*Work instruction*: Find all lines in the listing that include the word "middle", then copy them.

··········

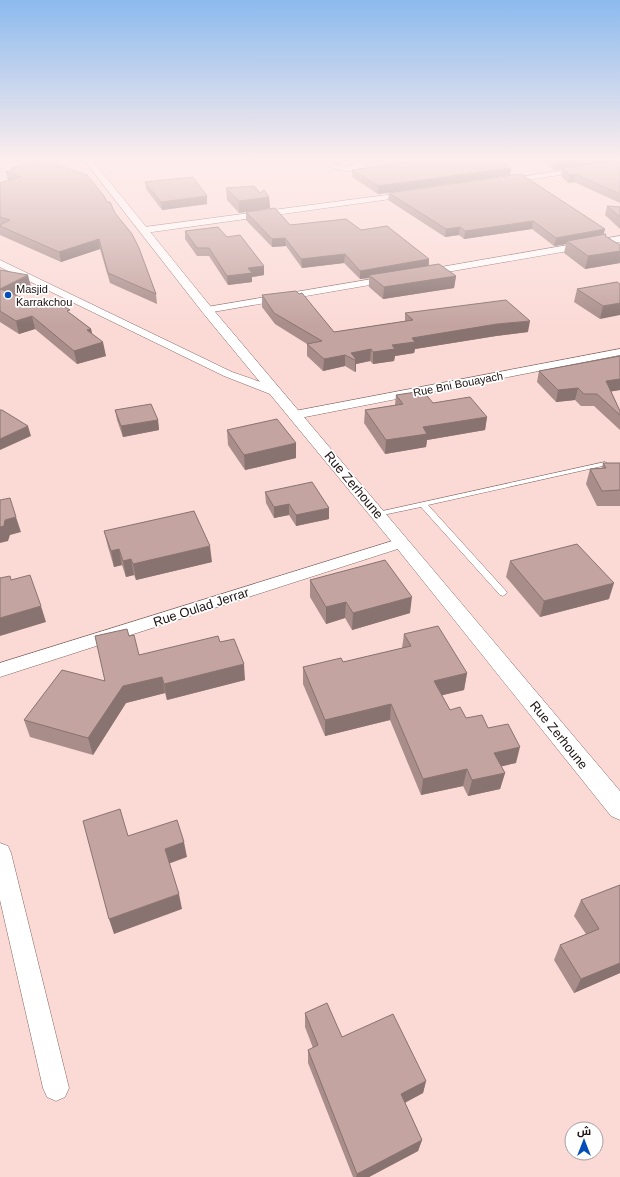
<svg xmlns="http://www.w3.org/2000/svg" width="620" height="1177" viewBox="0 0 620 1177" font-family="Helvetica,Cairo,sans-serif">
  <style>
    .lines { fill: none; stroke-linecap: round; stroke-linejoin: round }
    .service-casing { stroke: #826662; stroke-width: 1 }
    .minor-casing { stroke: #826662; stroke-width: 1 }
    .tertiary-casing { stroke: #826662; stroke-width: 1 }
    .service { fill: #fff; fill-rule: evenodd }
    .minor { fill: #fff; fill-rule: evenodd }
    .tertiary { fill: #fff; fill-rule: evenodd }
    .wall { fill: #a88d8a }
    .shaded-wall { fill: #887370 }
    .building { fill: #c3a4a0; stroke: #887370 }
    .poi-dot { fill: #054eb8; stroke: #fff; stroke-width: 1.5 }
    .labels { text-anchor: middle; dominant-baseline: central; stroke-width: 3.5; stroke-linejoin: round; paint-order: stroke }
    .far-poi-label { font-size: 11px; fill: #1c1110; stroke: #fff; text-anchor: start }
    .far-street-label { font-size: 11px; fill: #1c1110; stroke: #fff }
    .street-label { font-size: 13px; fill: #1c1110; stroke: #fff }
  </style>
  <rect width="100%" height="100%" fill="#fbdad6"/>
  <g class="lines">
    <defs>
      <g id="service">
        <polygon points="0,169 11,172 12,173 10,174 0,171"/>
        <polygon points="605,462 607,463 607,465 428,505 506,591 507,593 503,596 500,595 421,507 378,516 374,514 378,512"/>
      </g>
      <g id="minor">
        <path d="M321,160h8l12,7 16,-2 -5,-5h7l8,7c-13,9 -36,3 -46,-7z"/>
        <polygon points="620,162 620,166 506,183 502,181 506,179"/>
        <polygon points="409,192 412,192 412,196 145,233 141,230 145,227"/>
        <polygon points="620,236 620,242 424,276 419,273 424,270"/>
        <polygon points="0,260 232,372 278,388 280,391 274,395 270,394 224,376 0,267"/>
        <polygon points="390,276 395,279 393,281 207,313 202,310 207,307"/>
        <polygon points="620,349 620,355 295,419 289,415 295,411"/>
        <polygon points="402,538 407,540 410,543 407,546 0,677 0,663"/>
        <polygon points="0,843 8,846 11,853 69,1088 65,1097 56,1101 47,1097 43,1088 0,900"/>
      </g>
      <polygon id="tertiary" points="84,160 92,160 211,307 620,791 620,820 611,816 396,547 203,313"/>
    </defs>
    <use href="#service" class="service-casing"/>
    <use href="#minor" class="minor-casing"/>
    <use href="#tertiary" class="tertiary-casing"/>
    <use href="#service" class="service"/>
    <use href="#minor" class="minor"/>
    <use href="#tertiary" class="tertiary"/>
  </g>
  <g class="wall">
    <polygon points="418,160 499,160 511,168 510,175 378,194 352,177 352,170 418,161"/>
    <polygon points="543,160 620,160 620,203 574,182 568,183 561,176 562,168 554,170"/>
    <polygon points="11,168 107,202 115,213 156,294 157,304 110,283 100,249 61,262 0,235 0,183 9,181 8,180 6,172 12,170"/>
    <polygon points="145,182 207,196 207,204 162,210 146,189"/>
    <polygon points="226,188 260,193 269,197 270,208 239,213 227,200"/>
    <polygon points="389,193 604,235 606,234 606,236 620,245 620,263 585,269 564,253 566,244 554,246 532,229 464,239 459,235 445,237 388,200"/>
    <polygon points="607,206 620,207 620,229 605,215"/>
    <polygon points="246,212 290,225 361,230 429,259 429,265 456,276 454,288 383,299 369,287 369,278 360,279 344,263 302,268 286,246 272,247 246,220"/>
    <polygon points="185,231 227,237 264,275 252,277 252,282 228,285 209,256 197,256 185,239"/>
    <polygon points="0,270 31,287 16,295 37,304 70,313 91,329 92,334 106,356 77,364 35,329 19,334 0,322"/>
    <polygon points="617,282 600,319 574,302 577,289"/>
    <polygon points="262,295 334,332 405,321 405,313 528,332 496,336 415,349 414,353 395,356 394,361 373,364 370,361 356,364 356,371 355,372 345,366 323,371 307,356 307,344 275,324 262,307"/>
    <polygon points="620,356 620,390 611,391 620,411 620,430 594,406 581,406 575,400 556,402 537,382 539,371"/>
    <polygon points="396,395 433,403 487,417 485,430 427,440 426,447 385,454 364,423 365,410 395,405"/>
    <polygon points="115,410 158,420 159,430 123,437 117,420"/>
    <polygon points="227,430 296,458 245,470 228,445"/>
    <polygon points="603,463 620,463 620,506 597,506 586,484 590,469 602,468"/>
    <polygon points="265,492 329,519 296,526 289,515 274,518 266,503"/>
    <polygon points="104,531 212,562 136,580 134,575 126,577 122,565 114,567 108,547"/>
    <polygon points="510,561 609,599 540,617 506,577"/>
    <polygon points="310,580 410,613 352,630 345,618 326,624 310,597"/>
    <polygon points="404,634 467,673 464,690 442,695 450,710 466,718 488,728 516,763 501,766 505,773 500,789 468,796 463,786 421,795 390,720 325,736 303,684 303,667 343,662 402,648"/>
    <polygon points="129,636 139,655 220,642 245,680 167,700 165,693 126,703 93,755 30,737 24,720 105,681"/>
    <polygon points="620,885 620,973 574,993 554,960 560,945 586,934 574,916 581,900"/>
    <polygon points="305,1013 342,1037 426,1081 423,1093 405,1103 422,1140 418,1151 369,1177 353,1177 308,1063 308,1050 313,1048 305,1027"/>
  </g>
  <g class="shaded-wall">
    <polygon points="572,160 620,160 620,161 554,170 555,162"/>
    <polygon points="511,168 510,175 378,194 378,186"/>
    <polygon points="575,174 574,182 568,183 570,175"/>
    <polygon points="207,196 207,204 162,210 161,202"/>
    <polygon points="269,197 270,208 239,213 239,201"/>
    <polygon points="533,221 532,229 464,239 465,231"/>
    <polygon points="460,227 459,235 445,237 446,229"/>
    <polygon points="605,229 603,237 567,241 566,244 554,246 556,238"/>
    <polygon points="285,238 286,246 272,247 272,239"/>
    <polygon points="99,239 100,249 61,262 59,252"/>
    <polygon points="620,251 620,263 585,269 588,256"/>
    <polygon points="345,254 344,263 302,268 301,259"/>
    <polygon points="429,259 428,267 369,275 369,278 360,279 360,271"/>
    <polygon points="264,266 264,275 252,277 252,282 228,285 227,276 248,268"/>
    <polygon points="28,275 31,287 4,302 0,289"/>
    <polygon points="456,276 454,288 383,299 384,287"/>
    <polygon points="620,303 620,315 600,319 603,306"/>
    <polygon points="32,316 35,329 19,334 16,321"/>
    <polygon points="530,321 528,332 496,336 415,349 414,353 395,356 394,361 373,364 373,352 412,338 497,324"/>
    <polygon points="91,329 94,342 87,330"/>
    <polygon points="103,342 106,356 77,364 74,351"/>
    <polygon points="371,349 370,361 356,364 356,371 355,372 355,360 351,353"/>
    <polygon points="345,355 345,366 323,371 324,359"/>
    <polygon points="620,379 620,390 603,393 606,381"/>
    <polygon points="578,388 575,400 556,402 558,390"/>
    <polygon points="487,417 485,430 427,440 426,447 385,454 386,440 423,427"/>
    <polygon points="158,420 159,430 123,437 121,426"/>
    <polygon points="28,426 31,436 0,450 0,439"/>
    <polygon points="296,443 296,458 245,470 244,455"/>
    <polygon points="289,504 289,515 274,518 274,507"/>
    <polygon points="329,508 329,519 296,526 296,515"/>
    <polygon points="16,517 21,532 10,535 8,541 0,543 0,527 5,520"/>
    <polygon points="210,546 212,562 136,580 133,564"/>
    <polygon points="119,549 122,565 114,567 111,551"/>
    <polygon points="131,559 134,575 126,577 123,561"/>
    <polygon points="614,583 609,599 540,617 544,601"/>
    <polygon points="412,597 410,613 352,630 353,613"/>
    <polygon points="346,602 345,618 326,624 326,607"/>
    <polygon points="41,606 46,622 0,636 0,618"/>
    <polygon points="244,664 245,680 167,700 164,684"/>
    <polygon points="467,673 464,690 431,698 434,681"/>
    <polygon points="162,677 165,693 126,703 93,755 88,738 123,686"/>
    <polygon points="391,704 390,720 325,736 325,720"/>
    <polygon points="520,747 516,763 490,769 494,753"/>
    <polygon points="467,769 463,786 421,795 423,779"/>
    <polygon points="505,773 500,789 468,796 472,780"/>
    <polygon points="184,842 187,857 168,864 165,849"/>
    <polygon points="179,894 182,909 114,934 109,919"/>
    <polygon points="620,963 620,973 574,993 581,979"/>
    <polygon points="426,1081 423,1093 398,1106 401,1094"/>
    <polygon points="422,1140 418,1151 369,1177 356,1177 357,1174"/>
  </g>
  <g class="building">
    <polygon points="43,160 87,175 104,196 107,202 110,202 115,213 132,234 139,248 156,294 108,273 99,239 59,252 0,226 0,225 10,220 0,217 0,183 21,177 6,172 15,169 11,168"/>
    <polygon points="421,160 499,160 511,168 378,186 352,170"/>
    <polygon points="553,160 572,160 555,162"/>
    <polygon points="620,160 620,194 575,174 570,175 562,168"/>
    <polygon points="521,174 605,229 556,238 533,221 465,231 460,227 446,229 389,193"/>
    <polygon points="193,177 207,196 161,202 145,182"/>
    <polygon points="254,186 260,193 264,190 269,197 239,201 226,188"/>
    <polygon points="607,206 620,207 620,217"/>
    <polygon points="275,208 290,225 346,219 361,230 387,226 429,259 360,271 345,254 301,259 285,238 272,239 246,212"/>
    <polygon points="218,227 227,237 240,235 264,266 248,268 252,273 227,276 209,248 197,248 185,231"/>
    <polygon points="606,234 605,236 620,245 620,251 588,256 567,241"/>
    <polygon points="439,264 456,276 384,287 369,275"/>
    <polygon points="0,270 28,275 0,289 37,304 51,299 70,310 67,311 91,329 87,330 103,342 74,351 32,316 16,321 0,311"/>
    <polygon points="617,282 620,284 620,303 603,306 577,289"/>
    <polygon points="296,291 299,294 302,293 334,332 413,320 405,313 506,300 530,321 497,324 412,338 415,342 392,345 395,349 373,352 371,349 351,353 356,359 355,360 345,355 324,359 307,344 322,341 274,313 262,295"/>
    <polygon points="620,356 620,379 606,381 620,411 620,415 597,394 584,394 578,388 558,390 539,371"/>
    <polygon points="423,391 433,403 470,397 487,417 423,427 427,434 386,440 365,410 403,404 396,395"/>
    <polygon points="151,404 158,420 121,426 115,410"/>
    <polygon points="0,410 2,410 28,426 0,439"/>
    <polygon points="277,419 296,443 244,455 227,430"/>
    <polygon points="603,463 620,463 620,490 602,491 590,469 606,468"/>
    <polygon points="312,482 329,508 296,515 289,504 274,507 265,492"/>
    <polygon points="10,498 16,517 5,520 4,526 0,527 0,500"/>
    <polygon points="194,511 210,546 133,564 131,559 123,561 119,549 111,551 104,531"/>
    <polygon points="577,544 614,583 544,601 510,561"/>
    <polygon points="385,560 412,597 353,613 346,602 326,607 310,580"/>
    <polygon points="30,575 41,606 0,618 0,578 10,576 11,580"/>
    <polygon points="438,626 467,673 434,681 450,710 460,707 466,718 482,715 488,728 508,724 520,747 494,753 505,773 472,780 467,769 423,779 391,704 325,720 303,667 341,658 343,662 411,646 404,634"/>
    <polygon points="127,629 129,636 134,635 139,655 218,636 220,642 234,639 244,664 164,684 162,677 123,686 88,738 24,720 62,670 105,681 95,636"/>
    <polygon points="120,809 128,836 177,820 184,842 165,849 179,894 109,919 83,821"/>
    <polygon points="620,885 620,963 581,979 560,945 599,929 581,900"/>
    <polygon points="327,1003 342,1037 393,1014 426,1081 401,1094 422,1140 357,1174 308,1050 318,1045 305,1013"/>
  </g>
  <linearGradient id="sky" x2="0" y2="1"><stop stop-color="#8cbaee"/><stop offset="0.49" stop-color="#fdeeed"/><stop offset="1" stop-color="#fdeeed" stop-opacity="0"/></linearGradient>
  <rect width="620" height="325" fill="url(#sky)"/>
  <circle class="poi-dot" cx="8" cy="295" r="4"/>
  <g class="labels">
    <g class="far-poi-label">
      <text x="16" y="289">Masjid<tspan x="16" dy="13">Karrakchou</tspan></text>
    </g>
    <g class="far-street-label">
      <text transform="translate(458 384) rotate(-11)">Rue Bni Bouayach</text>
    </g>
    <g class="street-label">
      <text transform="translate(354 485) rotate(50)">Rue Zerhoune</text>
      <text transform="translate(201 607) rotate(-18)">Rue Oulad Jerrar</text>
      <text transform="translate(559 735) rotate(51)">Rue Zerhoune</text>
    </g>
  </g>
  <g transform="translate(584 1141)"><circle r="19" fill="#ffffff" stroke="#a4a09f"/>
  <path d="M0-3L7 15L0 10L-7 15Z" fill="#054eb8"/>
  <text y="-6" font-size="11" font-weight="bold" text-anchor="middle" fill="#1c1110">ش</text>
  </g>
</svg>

··········

*Answer*:
    .labels { text-anchor: middle; dominant-baseline: central; stroke-width: 3.5; stroke-linejoin: round; paint-order: stroke }
  <text y="-6" font-size="11" font-weight="bold" text-anchor="middle" fill="#1c1110">ش</text>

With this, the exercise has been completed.